Transcribed page contents
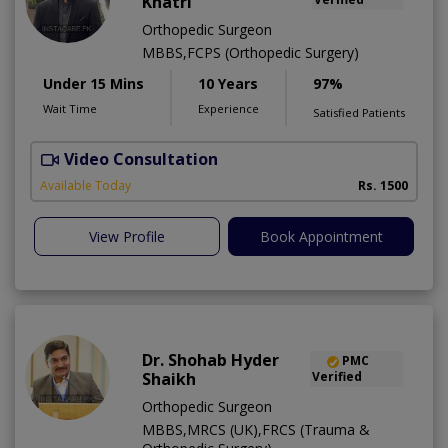
Khatri
Orthopedic Surgeon
MBBS,FCPS (Orthopedic Surgery)
Under 15 Mins
10 Years
97%
Wait Time
Experience
Satisfied Patients
Video Consultation
Available Today
Rs. 1500
View Profile
Book Appointment
Dr. Shohab Hyder
PMC
Shaikh
Verified
Orthopedic Surgeon
MBBS,MRCS (UK),FRCS (Trauma &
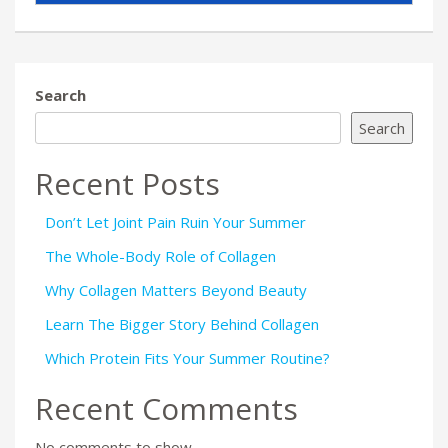
Search
Search
Recent Posts
Don’t Let Joint Pain Ruin Your Summer
The Whole-Body Role of Collagen
Why Collagen Matters Beyond Beauty
Learn The Bigger Story Behind Collagen
Which Protein Fits Your Summer Routine?
Recent Comments
No comments to show.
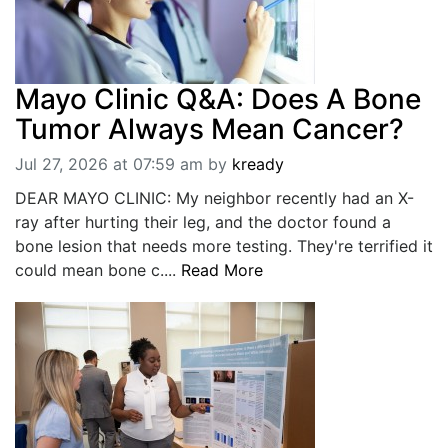
Mayo Clinic Q&A: Does A Bone
Tumor Always Mean Cancer?
Jul 27, 2026 at 07:59 am
by
kready
DEAR MAYO CLINIC: My neighbor recently had an X-
ray after hurting their leg, and the doctor found a
bone lesion that needs more testing. They're terrified it
could mean bone c....
Read More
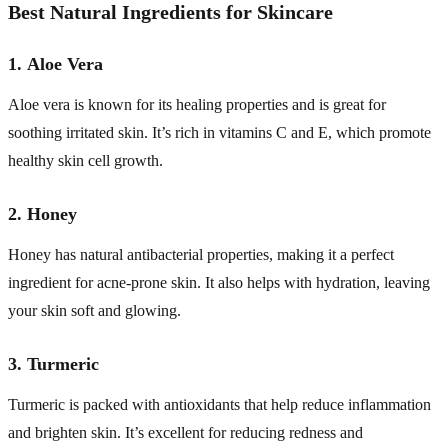
Best Natural Ingredients for Skincare
1.
Aloe Vera
Aloe vera is known for its healing properties and is great for
soothing irritated skin. It’s rich in vitamins C and E, which promote
healthy skin cell growth.
2.
Honey
Honey has natural antibacterial properties, making it a perfect
ingredient for acne-prone skin. It also helps with hydration, leaving
your skin soft and glowing.
3.
Turmeric
Turmeric is packed with antioxidants that help reduce inflammation
and brighten skin. It’s excellent for reducing redness and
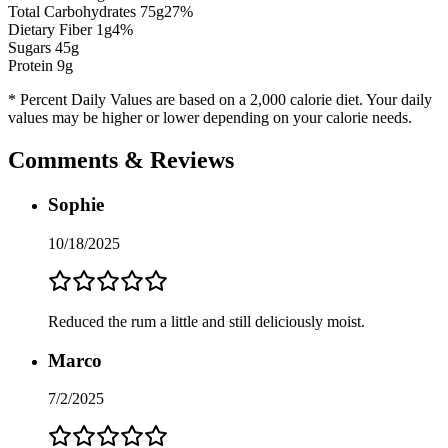
Total Carbohydrates
75
g
27
%
Dietary Fiber
1
g
4
%
Sugars
45
g
Protein
9
g
* Percent Daily Values are based on a 2,000 calorie diet. Your daily
values may be higher or lower depending on your calorie needs.
Comments & Reviews
Sophie
10/18/2025
Reduced the rum a little and still deliciously moist.
Marco
7/2/2025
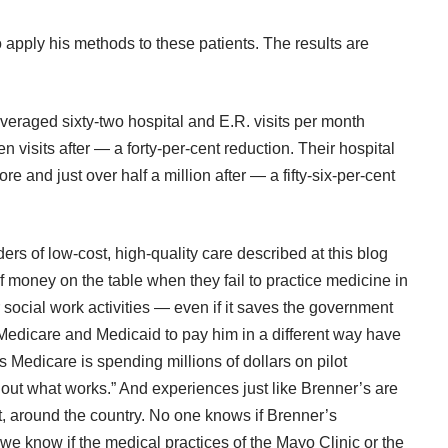
apply his methods to these patients. The results are
ey averaged sixty-two hospital and E.R. visits per month
n visits after — a forty-per-cent reduction. Their hospital
e and just over half a million after — a fifty-six-per-cent
rs of low-cost, high-quality care described at this blog
f money on the table when they fail to practice medicine in
social work activities — even if it saves the government
t Medicare and Medicaid to pay him in a different way have
 Medicare is spending millions of dollars on pilot
 out what works.” And experiences just like Brenner’s are
, around the country. No one knows if Brenner’s
we know if the medical practices of the Mayo Clinic or the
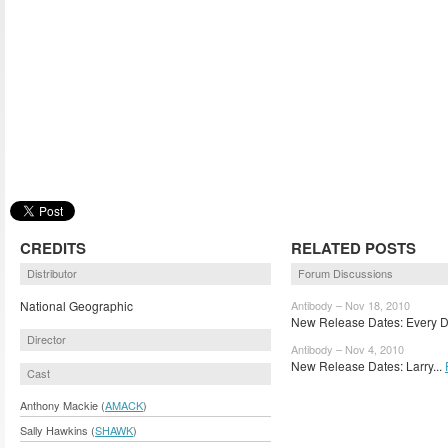
CREDITS
RELATED POSTS
Distributor
Forum Discussions
National Geographic
Antibody – Nov 18, 2010
New Release Dates: Every Da
Director
Antibody – Nov 4, 2010
New Release Dates: Larry...
Cast
Anthony Mackie (
AMACK
)
Sally Hawkins (
SHAWK
)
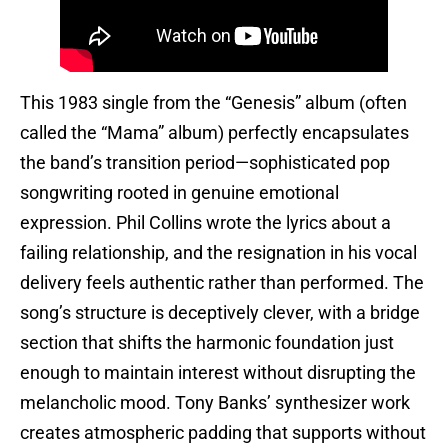
This 1983 single from the “Genesis” album (often
called the “Mama” album) perfectly encapsulates
the band’s transition period—sophisticated pop
songwriting rooted in genuine emotional
expression. Phil Collins wrote the lyrics about a
failing relationship, and the resignation in his vocal
delivery feels authentic rather than performed. The
song’s structure is deceptively clever, with a bridge
section that shifts the harmonic foundation just
enough to maintain interest without disrupting the
melancholic mood. Tony Banks’ synthesizer work
creates atmospheric padding that supports without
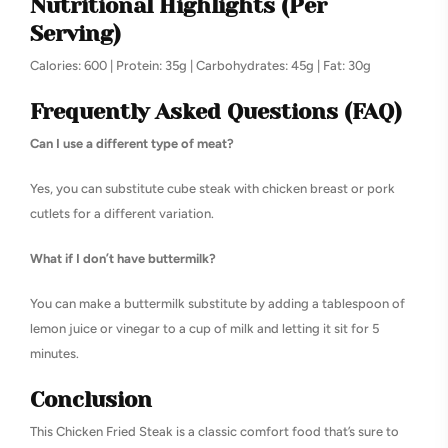
Nutritional Highlights (Per
Serving)
Calories: 600 | Protein: 35g | Carbohydrates: 45g | Fat: 30g
Frequently Asked Questions (FAQ)
Can I use a different type of meat?
Yes, you can substitute cube steak with chicken breast or pork
cutlets for a different variation.
What if I don’t have buttermilk?
You can make a buttermilk substitute by adding a tablespoon of
lemon juice or vinegar to a cup of milk and letting it sit for 5
minutes.
Conclusion
This Chicken Fried Steak is a classic comfort food that’s sure to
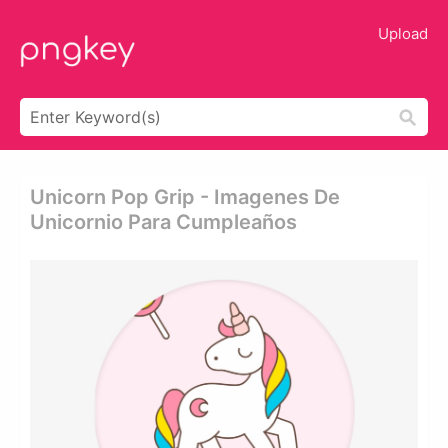
Upload
Unicorn Pop Grip - Imagenes De
Unicornio Para Cumpleaños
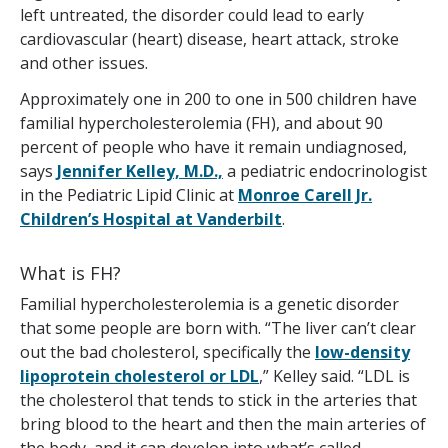
left untreated, the disorder could lead to early
cardiovascular (heart) disease, heart attack, stroke
and other issues.
Approximately one in 200 to one in 500 children have
familial hypercholesterolemia (FH), and about 90
percent of people who have it remain undiagnosed,
says
Jennifer Kelley, M.D.,
a pediatric endocrinologist
in the Pediatric Lipid Clinic at
Monroe Carell Jr.
Children’s Hospital at Vanderbilt
.
What is FH?
Familial hypercholesterolemia is a genetic disorder
that some people are born with. “The liver can’t clear
out the bad cholesterol, specifically the
low-density
lipoprotein cholesterol or LDL
,” Kelley said. “LDL is
the cholesterol that tends to stick in the arteries that
bring blood to the heart and then the main arteries of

## [Task requirements]
Among the entries above, determine how many lines hold the string "visits" and report that number alone.

## [Problem solution]
2